Multi-gpu training crashes in A6000

Hi,

I am trying to train dino with 2 A6000 gpus. The code works fine when I train on a single gpu but crashes when I use 2 gpus. My python version is 3.8.11, pytorch version is 1.9.0, torch.version.cuda: 11.1.
Does anyone have any idea how to debug this error or to solve this problem? Thanks in Advance!

Command:
python -m torch.distributed.launch --nproc_per_node=2 main_dino.py --arch resnet50 --optimizer sgd --weight_decay 1e-4 --weight_decay_end 1e-4 --global_crops_scale 0.14 1 --local_crops_scale 0.05 0.14 --data_path /home/ma/uname/dataset/imagenet/train --output_dir /temp

Error message:
/home/ma/uname/maanaconda3/envs/mdetr/lib/python3.8/site-packages/torch/distributed/launch.py:163: DeprecationWarning: The ‘warn’ method is deprecated, use ‘warning’ instead
logger.warn(
The module torch.distributed.launch is deprecated and going to be removed in future.Migrate to torch.distributed.run


Setting OMP_NUM_THREADS environment variable for each process to be 1 in default, to avoid your system being overloaded, please further tune the variable for optimal performance in your application as needed.

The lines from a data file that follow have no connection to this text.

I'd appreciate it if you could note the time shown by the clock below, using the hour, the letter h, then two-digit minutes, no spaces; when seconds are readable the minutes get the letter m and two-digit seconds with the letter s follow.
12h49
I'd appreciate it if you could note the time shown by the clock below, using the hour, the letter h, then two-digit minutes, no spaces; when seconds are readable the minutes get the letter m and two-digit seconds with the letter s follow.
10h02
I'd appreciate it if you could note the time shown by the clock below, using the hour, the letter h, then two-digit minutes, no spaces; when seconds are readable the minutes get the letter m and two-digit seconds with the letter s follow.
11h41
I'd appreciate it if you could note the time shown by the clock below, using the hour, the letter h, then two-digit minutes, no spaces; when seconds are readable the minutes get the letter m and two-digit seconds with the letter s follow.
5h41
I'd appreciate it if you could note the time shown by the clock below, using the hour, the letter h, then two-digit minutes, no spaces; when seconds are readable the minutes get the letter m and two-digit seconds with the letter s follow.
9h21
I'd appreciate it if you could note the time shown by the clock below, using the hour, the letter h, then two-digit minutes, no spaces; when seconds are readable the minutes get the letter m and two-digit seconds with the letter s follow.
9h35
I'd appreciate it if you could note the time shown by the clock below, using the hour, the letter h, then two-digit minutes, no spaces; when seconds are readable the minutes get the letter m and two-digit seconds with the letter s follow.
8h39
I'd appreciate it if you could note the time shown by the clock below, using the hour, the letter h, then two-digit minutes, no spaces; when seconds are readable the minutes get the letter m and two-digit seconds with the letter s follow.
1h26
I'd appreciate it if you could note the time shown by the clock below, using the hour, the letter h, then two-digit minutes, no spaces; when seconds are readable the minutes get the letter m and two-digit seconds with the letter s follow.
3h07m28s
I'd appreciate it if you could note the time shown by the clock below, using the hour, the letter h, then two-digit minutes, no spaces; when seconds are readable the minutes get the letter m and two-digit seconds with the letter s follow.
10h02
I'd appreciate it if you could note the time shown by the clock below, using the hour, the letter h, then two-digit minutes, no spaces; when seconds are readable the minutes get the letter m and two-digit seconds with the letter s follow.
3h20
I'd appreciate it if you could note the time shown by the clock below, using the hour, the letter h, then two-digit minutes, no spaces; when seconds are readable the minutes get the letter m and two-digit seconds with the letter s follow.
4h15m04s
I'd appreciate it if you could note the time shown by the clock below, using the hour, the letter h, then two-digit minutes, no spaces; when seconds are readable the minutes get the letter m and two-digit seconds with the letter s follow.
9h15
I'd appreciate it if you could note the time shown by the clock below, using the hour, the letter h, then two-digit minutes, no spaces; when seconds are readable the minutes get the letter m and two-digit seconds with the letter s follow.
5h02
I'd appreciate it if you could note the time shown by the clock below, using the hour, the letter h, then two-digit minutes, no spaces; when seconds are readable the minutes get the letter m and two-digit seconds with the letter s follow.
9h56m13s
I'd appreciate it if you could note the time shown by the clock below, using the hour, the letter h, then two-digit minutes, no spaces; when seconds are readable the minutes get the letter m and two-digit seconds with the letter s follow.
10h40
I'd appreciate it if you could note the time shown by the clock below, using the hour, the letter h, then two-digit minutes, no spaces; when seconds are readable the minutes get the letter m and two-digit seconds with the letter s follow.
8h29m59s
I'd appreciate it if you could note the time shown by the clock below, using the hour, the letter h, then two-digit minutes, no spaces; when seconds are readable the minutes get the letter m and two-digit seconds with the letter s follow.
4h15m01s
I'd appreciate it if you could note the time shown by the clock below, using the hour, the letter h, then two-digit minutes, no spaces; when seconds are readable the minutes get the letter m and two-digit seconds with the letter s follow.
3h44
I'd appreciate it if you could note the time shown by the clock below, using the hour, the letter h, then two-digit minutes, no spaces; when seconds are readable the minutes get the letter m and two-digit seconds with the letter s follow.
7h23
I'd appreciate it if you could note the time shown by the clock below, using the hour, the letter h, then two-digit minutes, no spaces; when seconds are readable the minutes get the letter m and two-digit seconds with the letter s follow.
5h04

WARNING:torch.distributed.run:–use_env is deprecated and will be removed in future releases.
Please read local_rank from os.environ('LOCAL_RANK') instead.
INFO:torch.distributed.launcher.api:Starting elastic_operator with launch configs:
entrypoint : main_dino.py
min_nodes : 1
max_nodes : 1
nproc_per_node : 2
run_id : none
rdzv_backend : static
rdzv_endpoint : 127.0.0.1:29500
rdzv_configs : {‘rank’: 0, ‘timeout’: 900}
max_restarts : 3
monitor_interval : 5
log_dir : None
metrics_cfg : {}

INFO:torch.distributed.elastic.agent.server.local_elastic_agent:log directory set to: /tmp/torchelastic_q72lm7ip/none_glcjvhtd
INFO:torch.distributed.elastic.agent.server.api:[default] starting workers for entrypoint: python
INFO:torch.distributed.elastic.agent.server.api:[default] Rendezvous’ing worker group
/home/ma/uname/maanaconda3/envs/mdetr/lib/python3.8/site-packages/torch/distributed/elastic/utils/store.py:52: FutureWarning: This is an experimental API and will be changed in future.
warnings.warn(
INFO:torch.distributed.elastic.agent.server.api:[default] Rendezvous complete for workers. Result:
restart_count=0
master_addr=127.0.0.1
master_port=29500
group_rank=0
group_world_size=1
local_ranks=[0, 1]
role_ranks=[0, 1]
global_ranks=[0, 1]
role_world_sizes=[2, 2]
global_world_sizes=[2, 2]

INFO:torch.distributed.elastic.agent.server.api:[default] Starting worker group
INFO:torch.distributed.elastic.multiprocessing:Setting worker0 reply file to: /tmp/torchelastic_q72lm7ip/none_glcjvhtd/attempt_0/0/error.json
INFO:torch.distributed.elastic.multiprocessing:Setting worker1 reply file to: /tmp/torchelastic_q72lm7ip/none_glcjvhtd/attempt_0/1/error.json
Using cache found in /home/ma/uname/.cache/torch/hub/facebookresearch_xcit_master
Using cache found in /home/ma/uname/.cache/torch/hub/facebookresearch_xcit_master
| distributed init (rank 0): env://
| distributed init (rank 1): env://
[W ProcessGroupNCCL.cpp:1569] Rank 0 using best-guess GPU 0 to perform barrier as devices used by this process are currently unknown. This can potentially cause a hang if this rank to GPU mapping is incorrect.Specify device_ids in barrier() to force use of a particular device.
[W ProcessGroupNCCL.cpp:1569] Rank 1 using best-guess GPU 1 to perform barrier as devices used by this process are currently unknown. This can potentially cause a hang if this rank to GPU mapping is incorrect.Specify device_ids in barrier() to force use of a particular device.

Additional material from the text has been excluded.